Prompt 1
Copy the stretch of the Spark commit notice from "A single new" through "#15526 from drewrobb/SPARK-17986." word for word.
Prompt 2
Carry on the Spark commit notice from the point where it stops.

Selected text
You are viewing a plain text version of this content. The canonical link for it is here.
Posted to commits@spark.apache.org by yl...@apache.org on 2016/10/22 08:59:47 UTC
spark git commit: [SPARK-17986][ML] SQLTransformer should remove
temporary tables
Repository: spark
Updated Branches:
refs/heads/master 01b26a064 -> ab3363e9f
[SPARK-17986][ML] SQLTransformer should remove temporary tables
## What changes were proposed in this pull request?
A call to the method `SQLTransformer.transform` previously would create a temporary table and never delete it. This change adds a call to `dropTempView()` that deletes this temporary table before returning the result so that the table will not remain in spark's table catalog. Because `tableName` is randomized and not exposed, there should be no expected use of this table outside of the `transform` method.
## How was this patch tested?
A single new assertion was added to the existing test of the `SQLTransformer.transform` method that all temporary tables are removed. Without the corresponding code change, this new assertion fails. I am not aware of any circumstances in which removing this temporary view would be bad for performance or correctness in other ways, but some expertise here would be helpful.
Author: Drew Robb <dr...@gmail.com>
Closes #15526 from drewrobb/SPARK-17986.
Project: http://git-wip-us.apache.org/repos/asf/spark/repo
Commit: http://git-wip-us.apache.org/repos/asf/spark/commit/ab3363e9
Tree: http://git-wip-us.apache.org/repos/asf/spark/tree/ab3363e9
Diff: http://git-wip-us.apache.org/repos/asf/spark/diff/ab3363e9
Branch: refs/heads/master
Commit: ab3363e9f6b1f7fc26682509fe7382c570f91778
Parents: 01b26a0
Author: Drew Robb <dr...@gmail.com>
Authored: Sat Oct 22 01:59:36 2016 -0700
Committer: Yanbo Liang <yb...@gmail.com>
Committed: Sat Oct 22 01:59:36 2016 -0700
----------------------------------------------------------------------
.../main/scala/org/apache/spark/ml/feature/SQLTransformer.scala | 4 +++-
.../scala/org/apache/spark/ml/feature/SQLTransformerSuite.scala | 1 +
2 files changed, 4 insertions(+), 1 deletion(-)
----------------------------------------------------------------------
http://git-wip-us.apache.org/repos/asf/spark/blob/ab3363e9/mllib/src/main/scala/org/apache/spark/ml/feature/SQLTransformer.scala
----------------------------------------------------------------------
diff --git a/mllib/src/main/scala/org/apache/spark/ml/feature/SQLTransformer.scala b/mllib/src/main/scala/org/apache/spark/ml/feature/SQLTransformer.scala
index 259be26..b25fff9 100644
--- a/mllib/src/main/scala/org/apache/spark/ml/feature/SQLTransformer.scala
+++ b/mllib/src/main/scala/org/apache/spark/ml/feature/SQLTransformer.scala
@@ -67,7 +67,9 @@ class SQLTransformer @Since("1.6.0") (@Since("1.6.0") override val uid: String)

Given information

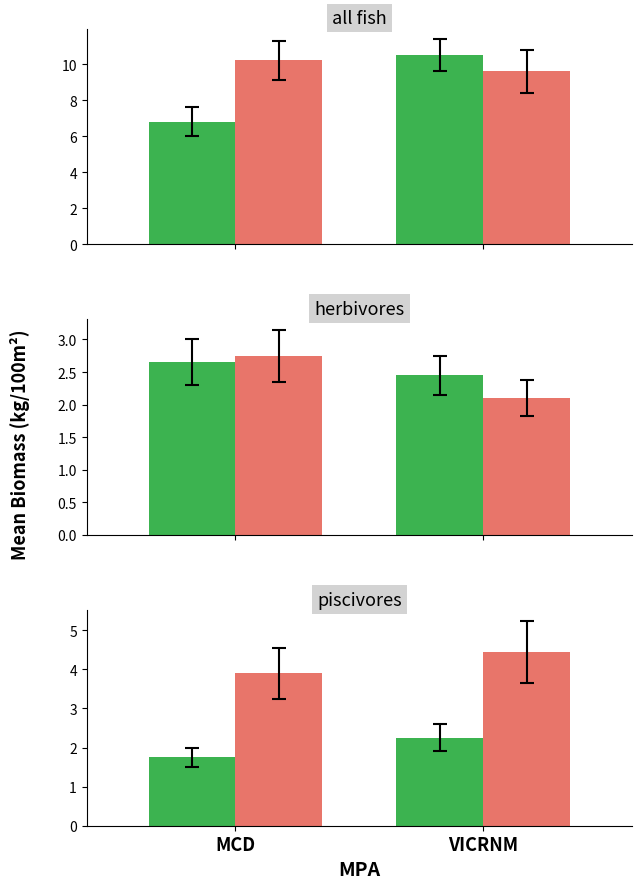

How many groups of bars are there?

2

--

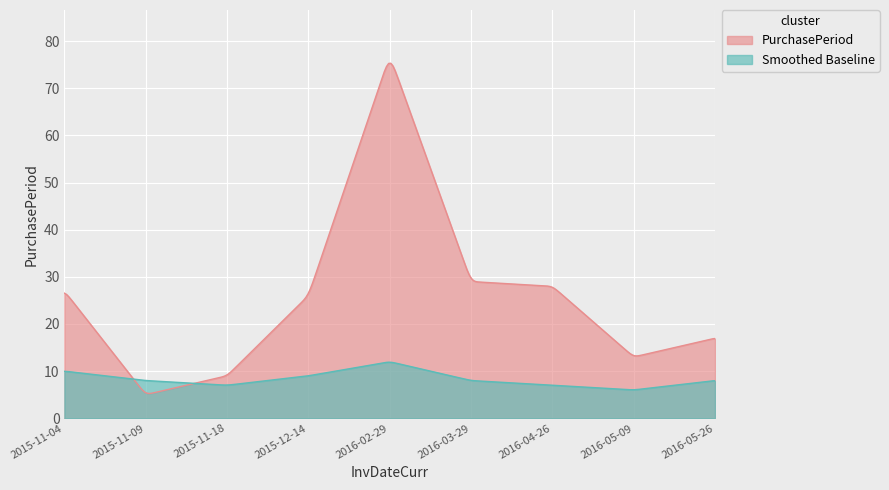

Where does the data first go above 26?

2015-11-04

--

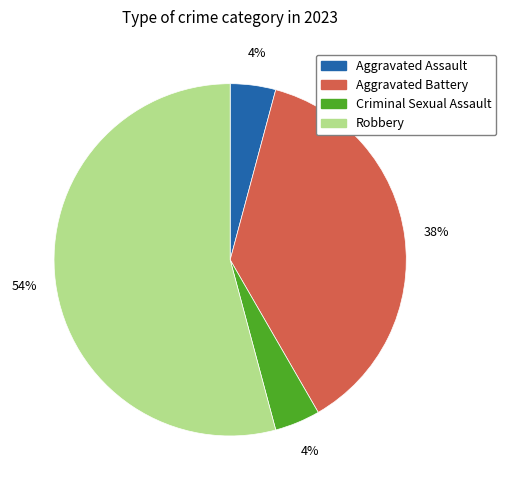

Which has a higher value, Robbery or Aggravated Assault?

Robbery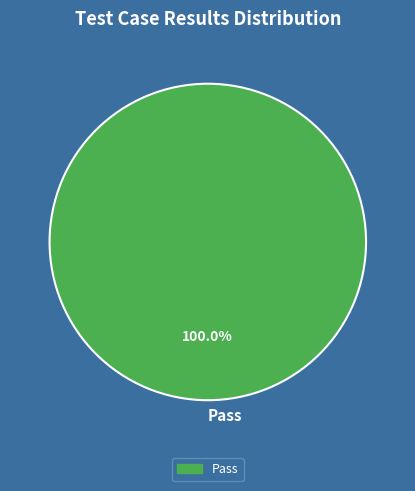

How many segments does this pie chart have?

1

Written response 1
A single new assertion was added to the existing test of the `SQLTransformer.transform` method that all temporary tables are removed. Without the corresponding code change, this new assertion fails. I am not aware of any circumstances in which removing this temporary view would be bad for performance or correctness in other ways, but some expertise here would be helpful.
Author: Drew Robb <dr...@gmail.com>
Closes #15526 from drewrobb/SPARK-17986.

Written response 2
val tableName = Identifiable.randomUID(uid)
dataset.createOrReplaceTempView(tableName)
val realStatement = $(statement).replace(tableIdentifier, tableName)
- dataset.sparkSession.sql(realStatement)
+ val result = dataset.sparkSession.sql(realStatement)
+ dataset.sparkSession.catalog.dropTempView(tableName)
+ result
}
@Since("1.6.0")
http://git-wip-us.apache.org/repos/asf/spark/blob/ab3363e9/mllib/src/test/scala/org/apache/spark/ml/feature/SQLTransformerSuite.scala
----------------------------------------------------------------------
diff --git a/mllib/src/test/scala/org/apache/spark/ml/feature/SQLTransformerSuite.scala b/mllib/src/test/scala/org/apache/spark/ml/feature/SQLTransformerSuite.scala
index 2346407..753f890 100644
--- a/mllib/src/test/scala/org/apache/spark/ml/feature/SQLTransformerSuite.scala
+++ b/mllib/src/test/scala/org/apache/spark/ml/feature/SQLTransformerSuite.scala
@@ -43,6 +43,7 @@ class SQLTransformerSuite
assert(result.schema.toString == resultSchema.toString)
assert(resultSchema == expected.schema)
assert(result.collect().toSeq == expected.collect().toSeq)
+ assert(original.sparkSession.catalog.listTables().count() == 0)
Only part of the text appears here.